Man muss lernen Dinge nicht als selbstverständlich zu sehen, nur weil wir als Mensch es dann einfacher haben! Das waren so viele AHA Erlebnisse, die mich zu einem besseren Trainer und Menschen gemacht habe.

Was war dein bisher schönster Moment beim MMO?
Allgemein sind es die Momente, in denen die Pferde neue Besitzer finden oder eben die Trainer ihre eigenen Pferde behalten können, weil sie so mit ihnen verbunden sind. Vielen ist es erst nicht möglich, die Pferde zu übernehmen und dann gibt es häufig diese Überraschungsmomente, in denen die Trainer dann doch ihr Pferd behalten können. Diese Emotionen, wo die zusammen bleiben die einfach zusammengehören, sind unglaublich rührend. Aus eigener Erfahrung weiß ich, wie schnell man mit diesem Pferd zusammenwächst. Mein schönster, aber auch traurigster Moment war, als ich meine Mustangstute ihrer neuen Besitzerin, der Andrea übergeben habe. Wir hatten gemeinsam trainiert und ich wusste daher, dass sie in gute Hände kommt. Als die beiden dann vom Hof fuhren und sie im Hänger zurück guckte, war das schon Emotion pur, schön und traurig zugleich. Wir haben auch heute noch Kontakt.

Welchen Tipp würdest du den derzeitigen Trainern der Mustangs mit auf den Weg geben?
Ich würde den Trainern mitgeben, dass sie diese Zeit für sich zu nutzen und ganz bewusst mit einem besonderen Pferd zu arbeiten. Einfach ihre Horizonte zu erweitern, auch die bisherigen Trainingsmethoden zu öffnen für weitere Aspekte, die diese Pferde uns zeigen. Genau so ging es mir. Man sollte offen sein, auch mal was anderes zu machen als bisher, um von diesen Pferden lernen zu können. Und natürlich ist es auch wichtig, was die Öffentlichkeit und die Veranstaltung angeht, bei sich und dem Pferd zu bleiben in der Konzentration, die man bisher mit diesem Pferd geübt hat. Das hilft mir immer unglaublich, bei Veranstaltungen alles auszublenden und in diesem Moment mit diesem Pferd zu sein, so wie man es auch zu Hause war.

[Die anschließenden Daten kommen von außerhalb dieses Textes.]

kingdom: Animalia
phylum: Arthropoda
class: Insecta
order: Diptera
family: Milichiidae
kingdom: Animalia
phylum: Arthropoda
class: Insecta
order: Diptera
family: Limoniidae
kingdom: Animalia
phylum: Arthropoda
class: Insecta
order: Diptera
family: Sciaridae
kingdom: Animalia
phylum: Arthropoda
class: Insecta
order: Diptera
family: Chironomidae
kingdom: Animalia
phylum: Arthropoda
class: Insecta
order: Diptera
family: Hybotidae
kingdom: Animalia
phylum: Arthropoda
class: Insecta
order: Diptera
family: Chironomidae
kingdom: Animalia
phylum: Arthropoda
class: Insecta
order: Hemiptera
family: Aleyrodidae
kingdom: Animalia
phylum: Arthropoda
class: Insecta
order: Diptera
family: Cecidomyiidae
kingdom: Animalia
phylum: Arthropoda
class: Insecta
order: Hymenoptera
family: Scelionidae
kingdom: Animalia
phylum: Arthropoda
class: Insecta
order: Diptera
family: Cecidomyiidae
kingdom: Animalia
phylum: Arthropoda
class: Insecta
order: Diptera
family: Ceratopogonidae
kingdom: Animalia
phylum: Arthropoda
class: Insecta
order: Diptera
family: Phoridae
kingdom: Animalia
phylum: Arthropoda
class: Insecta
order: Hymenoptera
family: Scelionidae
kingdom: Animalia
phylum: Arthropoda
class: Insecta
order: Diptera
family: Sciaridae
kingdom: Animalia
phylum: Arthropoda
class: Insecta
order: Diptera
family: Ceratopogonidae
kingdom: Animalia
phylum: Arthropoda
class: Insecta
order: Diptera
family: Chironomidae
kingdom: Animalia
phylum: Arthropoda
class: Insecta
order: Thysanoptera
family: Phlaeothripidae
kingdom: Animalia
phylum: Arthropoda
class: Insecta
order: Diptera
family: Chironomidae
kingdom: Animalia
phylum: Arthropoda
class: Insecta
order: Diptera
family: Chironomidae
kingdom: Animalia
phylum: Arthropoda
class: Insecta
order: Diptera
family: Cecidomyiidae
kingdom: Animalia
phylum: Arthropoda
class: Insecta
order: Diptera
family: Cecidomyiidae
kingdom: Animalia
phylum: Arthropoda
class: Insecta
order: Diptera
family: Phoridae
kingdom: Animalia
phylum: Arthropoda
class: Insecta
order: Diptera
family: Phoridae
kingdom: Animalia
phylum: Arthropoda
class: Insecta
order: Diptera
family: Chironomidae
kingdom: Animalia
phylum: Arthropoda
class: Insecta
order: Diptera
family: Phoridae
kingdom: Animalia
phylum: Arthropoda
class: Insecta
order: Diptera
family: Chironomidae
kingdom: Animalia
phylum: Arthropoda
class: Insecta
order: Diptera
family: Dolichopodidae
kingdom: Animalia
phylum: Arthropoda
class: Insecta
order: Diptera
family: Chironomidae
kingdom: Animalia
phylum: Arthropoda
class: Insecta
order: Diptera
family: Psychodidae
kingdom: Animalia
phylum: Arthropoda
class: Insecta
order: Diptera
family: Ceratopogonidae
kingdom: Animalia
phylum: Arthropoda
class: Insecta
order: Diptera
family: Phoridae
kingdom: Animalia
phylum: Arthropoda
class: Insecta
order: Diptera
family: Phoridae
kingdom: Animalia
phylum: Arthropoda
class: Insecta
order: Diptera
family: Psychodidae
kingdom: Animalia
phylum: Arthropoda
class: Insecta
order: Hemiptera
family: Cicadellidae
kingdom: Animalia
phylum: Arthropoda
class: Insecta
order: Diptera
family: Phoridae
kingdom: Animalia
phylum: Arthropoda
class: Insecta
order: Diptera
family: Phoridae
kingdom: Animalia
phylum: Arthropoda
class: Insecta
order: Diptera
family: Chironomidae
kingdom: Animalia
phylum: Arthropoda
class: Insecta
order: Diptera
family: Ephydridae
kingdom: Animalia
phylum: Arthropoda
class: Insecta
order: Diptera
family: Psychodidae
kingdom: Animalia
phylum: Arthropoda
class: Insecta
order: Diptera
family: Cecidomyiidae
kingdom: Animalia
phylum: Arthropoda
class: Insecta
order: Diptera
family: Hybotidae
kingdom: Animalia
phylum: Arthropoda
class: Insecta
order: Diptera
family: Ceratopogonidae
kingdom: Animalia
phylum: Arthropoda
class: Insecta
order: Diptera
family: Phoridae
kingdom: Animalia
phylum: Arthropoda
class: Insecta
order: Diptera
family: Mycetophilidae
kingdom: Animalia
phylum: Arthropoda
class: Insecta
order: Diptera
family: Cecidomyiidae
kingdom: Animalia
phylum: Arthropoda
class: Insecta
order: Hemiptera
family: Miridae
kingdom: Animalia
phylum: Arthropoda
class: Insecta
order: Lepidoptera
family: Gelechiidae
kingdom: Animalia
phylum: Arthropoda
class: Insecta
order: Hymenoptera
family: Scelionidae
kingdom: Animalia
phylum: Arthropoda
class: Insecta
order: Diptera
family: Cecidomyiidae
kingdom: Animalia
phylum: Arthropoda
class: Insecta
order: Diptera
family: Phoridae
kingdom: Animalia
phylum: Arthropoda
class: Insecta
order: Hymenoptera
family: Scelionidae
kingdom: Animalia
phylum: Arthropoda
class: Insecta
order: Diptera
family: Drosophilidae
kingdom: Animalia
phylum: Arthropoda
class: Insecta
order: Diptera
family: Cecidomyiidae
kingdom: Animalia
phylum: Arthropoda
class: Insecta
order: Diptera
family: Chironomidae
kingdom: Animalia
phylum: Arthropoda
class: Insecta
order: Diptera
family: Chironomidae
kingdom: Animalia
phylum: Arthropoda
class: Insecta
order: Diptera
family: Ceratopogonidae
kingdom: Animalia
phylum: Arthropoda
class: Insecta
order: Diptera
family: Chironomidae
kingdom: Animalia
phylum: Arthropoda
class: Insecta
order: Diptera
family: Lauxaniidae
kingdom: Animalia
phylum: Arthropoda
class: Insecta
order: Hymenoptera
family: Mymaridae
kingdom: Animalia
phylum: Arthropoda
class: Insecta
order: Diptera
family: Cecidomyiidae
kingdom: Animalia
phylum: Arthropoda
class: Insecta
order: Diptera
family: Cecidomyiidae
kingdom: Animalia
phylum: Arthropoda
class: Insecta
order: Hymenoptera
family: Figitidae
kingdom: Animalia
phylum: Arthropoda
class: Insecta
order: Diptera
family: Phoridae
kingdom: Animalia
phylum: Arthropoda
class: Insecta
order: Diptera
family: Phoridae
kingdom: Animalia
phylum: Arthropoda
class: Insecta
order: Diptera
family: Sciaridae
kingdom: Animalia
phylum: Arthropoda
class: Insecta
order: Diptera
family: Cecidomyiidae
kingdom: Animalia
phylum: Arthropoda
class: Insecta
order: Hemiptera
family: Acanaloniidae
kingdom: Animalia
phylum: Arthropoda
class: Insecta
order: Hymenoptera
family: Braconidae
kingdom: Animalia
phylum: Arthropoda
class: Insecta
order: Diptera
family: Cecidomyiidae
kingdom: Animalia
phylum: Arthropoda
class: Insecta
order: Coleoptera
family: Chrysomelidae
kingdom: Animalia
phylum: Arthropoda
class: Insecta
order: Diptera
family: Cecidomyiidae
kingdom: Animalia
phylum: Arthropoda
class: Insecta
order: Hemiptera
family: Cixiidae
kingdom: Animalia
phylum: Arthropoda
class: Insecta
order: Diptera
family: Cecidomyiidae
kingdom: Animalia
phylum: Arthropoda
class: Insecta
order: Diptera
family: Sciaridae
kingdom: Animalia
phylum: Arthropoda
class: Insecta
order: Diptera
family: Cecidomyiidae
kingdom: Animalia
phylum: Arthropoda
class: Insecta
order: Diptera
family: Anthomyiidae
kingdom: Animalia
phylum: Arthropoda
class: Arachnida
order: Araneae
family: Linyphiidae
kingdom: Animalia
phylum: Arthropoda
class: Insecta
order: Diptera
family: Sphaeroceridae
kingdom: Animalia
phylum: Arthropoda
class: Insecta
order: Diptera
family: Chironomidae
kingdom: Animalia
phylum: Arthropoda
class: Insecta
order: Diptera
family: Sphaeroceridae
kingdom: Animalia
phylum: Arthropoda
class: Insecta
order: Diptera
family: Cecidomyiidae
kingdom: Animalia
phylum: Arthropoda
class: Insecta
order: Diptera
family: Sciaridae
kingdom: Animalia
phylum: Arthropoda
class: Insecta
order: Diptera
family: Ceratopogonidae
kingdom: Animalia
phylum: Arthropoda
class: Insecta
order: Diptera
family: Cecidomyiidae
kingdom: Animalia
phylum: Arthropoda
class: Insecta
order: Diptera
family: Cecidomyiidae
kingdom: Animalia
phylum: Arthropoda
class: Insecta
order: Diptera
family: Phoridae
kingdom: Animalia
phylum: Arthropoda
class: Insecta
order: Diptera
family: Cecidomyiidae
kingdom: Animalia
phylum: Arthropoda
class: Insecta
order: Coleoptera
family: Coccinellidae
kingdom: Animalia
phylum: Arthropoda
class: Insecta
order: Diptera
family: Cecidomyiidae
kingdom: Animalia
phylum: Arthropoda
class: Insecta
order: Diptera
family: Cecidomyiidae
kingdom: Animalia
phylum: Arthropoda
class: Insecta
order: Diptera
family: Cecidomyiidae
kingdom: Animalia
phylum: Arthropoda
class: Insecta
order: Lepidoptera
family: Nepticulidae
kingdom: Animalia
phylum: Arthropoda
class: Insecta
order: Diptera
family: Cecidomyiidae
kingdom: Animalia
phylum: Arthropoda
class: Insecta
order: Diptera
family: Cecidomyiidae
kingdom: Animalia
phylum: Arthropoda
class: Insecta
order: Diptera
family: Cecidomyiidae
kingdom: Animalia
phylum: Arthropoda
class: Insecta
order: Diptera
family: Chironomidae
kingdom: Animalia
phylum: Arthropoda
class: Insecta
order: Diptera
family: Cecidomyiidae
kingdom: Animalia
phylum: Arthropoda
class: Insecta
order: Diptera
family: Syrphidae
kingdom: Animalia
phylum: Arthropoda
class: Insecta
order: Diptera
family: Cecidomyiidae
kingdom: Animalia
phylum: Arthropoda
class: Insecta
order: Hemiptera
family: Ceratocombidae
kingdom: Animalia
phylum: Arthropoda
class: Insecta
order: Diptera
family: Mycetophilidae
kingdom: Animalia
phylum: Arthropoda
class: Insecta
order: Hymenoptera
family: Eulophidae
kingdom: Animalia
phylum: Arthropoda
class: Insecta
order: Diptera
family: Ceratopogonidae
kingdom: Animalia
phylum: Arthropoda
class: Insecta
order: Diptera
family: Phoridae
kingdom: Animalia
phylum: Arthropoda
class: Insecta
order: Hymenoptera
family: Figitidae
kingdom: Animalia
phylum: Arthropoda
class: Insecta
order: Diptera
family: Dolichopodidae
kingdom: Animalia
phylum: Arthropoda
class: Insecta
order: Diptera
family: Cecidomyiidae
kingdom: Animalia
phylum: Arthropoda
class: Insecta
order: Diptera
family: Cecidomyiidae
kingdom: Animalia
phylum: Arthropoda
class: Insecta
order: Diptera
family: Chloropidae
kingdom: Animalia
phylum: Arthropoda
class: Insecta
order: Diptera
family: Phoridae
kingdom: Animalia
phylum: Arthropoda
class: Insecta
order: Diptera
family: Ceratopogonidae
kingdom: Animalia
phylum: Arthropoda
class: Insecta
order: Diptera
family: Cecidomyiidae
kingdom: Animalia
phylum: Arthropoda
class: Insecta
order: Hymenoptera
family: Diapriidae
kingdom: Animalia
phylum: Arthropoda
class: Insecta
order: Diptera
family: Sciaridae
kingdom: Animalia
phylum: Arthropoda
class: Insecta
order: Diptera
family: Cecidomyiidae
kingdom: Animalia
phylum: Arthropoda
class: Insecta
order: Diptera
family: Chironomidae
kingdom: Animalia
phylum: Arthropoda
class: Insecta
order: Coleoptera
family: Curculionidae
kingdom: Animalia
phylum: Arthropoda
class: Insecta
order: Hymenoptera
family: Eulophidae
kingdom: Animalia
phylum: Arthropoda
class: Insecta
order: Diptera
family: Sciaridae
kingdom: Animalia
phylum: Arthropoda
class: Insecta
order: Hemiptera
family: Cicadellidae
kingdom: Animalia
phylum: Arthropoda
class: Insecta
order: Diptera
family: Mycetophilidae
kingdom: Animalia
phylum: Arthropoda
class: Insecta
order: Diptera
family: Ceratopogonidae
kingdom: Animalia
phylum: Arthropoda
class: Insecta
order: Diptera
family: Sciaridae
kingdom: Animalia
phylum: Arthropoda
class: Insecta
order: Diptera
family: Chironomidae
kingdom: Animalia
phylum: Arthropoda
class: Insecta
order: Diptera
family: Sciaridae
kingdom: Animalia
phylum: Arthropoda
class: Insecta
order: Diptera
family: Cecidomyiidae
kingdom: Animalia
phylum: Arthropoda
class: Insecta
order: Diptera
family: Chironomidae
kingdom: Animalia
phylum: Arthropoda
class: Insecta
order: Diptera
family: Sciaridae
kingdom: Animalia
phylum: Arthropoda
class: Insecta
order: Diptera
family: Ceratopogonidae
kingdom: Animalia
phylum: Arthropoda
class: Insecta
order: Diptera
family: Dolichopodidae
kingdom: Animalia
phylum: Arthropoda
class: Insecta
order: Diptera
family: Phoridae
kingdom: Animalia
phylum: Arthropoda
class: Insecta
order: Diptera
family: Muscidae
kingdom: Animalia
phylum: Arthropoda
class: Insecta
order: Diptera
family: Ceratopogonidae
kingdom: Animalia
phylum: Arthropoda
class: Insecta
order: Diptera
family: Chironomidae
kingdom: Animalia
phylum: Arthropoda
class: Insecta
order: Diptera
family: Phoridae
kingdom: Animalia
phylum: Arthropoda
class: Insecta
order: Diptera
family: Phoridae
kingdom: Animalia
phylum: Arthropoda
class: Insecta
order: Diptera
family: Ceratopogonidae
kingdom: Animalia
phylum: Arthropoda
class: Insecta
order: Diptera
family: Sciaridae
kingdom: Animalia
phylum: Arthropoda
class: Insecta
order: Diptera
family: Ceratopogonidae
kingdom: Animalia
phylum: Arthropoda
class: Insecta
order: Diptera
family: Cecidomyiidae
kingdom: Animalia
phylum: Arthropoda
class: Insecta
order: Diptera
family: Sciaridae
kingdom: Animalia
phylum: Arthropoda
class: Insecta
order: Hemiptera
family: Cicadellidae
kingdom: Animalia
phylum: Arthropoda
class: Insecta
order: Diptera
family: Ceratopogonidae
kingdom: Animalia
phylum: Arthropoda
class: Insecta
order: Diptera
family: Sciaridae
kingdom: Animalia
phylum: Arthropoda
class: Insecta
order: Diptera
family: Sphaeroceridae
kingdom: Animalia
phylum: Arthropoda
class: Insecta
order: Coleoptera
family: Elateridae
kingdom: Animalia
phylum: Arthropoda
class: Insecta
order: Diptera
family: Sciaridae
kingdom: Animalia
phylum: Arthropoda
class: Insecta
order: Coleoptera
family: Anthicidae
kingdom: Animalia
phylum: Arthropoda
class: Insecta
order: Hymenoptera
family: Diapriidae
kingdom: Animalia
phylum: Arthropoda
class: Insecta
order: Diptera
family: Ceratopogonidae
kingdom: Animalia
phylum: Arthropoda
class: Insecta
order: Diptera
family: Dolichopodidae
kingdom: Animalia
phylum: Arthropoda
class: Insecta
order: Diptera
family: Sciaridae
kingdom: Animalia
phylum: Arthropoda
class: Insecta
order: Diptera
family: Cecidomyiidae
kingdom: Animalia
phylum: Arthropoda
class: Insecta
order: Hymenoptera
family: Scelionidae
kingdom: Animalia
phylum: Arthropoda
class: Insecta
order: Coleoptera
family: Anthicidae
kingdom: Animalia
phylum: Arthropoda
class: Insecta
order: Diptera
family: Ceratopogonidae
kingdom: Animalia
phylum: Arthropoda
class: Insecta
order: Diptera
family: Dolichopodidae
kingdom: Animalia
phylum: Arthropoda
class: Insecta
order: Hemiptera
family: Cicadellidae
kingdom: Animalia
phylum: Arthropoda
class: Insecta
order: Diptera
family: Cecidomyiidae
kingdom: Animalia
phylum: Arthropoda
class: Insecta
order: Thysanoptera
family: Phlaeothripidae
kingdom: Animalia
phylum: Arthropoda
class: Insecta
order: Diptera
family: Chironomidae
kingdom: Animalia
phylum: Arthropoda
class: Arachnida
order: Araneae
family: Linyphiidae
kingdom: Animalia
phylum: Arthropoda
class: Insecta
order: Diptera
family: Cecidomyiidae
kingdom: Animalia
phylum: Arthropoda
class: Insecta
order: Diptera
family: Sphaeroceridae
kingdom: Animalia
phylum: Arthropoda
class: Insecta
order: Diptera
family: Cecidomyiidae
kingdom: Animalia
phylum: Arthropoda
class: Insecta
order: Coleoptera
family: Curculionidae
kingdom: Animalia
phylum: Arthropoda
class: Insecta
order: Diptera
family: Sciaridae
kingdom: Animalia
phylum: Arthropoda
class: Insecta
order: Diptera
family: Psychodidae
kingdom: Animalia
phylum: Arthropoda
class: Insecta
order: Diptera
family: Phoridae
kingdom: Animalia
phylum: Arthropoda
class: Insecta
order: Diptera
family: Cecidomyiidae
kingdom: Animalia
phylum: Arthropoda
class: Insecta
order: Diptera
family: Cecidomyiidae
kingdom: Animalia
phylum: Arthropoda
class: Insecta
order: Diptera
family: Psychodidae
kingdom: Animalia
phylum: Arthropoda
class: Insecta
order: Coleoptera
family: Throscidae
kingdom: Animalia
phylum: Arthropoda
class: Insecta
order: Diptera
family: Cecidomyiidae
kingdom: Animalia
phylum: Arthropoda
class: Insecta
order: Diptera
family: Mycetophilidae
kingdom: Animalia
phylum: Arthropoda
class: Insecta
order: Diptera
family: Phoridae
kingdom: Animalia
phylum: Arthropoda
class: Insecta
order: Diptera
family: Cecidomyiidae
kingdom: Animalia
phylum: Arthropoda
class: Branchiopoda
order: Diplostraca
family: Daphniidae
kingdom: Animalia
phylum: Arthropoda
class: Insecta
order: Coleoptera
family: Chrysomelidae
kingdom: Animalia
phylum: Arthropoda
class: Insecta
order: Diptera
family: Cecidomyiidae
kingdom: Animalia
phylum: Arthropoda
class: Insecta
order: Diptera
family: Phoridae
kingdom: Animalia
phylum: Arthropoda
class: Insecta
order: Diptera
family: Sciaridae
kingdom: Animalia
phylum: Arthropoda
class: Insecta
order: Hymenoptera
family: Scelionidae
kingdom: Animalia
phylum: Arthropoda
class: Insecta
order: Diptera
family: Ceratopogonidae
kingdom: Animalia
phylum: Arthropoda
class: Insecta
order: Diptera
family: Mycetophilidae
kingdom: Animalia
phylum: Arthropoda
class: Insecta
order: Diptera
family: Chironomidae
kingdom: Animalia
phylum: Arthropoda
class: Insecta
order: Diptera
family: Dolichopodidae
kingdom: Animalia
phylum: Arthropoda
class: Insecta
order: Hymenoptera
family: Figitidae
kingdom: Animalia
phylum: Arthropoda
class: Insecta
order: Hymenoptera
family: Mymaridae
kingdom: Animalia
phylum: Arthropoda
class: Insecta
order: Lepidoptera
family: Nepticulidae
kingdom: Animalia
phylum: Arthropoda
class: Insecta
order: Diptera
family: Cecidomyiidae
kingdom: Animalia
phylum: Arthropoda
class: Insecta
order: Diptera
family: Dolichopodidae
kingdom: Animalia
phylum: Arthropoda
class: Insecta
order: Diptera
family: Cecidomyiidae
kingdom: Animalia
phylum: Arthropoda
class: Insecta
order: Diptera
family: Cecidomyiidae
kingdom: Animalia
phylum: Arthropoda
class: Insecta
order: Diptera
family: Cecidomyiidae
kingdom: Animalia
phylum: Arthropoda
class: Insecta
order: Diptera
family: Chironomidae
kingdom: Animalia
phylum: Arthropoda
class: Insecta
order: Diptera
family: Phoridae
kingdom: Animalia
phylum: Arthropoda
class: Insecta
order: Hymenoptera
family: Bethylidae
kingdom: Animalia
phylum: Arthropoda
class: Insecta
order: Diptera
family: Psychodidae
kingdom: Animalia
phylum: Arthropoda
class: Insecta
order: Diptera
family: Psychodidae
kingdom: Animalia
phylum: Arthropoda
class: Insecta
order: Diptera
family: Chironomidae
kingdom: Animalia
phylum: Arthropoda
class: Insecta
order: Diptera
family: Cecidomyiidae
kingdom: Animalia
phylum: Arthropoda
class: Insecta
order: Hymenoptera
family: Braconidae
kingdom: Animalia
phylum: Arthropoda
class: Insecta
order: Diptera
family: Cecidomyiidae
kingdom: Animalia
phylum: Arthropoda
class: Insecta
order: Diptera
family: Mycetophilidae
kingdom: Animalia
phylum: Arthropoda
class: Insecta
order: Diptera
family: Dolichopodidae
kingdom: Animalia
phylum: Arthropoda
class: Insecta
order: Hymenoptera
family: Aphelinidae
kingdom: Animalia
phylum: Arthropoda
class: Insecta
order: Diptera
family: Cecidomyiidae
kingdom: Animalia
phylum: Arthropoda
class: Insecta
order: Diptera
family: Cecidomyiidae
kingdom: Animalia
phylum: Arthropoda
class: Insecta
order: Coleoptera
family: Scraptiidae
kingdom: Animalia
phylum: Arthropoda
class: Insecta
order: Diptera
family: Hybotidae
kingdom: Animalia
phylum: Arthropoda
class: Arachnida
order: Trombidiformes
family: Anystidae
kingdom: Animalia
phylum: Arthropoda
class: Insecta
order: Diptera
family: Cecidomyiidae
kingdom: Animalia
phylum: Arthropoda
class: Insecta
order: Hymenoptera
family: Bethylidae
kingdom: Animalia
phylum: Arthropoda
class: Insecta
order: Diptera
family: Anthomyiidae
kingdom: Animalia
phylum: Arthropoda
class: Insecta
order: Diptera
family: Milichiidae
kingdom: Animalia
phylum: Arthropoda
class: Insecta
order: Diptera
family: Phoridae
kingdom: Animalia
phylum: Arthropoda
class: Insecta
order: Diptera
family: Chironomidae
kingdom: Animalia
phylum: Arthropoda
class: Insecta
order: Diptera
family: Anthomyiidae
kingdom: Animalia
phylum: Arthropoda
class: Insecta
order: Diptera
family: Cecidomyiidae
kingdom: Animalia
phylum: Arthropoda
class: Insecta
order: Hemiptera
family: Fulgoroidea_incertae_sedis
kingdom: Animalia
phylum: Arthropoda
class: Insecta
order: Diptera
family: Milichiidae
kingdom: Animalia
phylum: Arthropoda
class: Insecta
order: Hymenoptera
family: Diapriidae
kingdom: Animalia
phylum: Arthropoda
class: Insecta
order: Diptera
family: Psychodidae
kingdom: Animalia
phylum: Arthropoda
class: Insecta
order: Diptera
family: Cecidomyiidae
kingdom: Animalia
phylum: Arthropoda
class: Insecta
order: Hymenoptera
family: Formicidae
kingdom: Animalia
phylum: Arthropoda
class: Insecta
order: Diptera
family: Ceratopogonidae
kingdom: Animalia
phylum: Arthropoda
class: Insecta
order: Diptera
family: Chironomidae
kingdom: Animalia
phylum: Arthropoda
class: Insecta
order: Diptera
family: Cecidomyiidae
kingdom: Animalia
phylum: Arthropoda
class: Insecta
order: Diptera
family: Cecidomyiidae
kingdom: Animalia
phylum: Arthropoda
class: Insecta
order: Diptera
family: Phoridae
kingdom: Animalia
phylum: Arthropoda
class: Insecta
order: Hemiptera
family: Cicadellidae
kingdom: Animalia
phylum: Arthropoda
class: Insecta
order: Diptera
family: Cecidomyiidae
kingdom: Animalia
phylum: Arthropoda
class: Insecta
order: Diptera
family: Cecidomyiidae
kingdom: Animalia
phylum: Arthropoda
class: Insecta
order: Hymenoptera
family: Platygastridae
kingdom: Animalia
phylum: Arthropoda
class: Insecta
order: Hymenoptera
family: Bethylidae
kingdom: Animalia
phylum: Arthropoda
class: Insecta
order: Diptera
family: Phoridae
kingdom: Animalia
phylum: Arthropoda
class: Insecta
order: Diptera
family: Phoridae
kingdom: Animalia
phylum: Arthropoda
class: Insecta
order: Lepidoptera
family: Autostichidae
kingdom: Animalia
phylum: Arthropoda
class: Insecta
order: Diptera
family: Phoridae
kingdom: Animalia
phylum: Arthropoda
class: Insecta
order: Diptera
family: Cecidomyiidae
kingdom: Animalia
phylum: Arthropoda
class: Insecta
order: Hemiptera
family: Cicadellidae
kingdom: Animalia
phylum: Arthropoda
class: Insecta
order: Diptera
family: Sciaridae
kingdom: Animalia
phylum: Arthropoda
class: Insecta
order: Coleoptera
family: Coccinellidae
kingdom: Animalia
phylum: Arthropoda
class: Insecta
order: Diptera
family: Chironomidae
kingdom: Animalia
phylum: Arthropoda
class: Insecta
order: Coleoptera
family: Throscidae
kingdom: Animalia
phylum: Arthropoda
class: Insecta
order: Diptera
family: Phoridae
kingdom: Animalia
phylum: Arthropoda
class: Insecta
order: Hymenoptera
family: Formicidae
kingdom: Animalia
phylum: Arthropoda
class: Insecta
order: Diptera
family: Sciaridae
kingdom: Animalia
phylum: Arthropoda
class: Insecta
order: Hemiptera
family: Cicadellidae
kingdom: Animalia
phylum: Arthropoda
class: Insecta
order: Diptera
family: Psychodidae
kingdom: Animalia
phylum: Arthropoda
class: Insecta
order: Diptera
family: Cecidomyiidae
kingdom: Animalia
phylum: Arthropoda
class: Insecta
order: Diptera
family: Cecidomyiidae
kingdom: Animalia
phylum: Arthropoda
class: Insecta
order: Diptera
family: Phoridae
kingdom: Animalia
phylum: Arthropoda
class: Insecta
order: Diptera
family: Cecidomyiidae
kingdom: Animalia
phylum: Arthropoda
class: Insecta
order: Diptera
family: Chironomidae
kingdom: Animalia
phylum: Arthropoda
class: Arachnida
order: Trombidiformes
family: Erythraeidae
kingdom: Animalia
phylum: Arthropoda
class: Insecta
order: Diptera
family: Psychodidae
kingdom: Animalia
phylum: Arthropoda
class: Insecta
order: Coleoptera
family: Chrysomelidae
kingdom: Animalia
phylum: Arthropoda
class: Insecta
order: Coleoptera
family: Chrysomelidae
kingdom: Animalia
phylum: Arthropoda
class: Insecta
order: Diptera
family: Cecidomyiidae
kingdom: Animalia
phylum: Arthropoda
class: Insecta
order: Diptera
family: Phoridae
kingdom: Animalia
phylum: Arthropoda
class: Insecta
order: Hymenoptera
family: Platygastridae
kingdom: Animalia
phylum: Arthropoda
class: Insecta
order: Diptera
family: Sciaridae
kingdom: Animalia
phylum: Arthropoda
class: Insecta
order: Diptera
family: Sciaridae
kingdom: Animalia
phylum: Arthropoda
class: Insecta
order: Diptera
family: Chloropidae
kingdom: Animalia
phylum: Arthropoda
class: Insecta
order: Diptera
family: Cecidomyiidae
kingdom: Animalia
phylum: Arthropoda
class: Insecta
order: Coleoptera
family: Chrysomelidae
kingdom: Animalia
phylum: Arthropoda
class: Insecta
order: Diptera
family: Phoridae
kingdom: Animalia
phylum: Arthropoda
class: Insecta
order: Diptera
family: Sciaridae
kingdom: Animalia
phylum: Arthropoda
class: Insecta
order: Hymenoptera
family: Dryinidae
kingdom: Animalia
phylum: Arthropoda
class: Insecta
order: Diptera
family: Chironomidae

Sich und besonders der Einstellung gegenüber dem Pferd treu zu bleiben und das zu tun, was man verantworten kann und wofür man steht. Außerdem ist es wichtig immer Freude bei der Sache zu haben und sich nicht von irgendwelchen äußeren Sachen unter Druck setzen zu lassen und die gemeinsamen Momente dort zu genießen.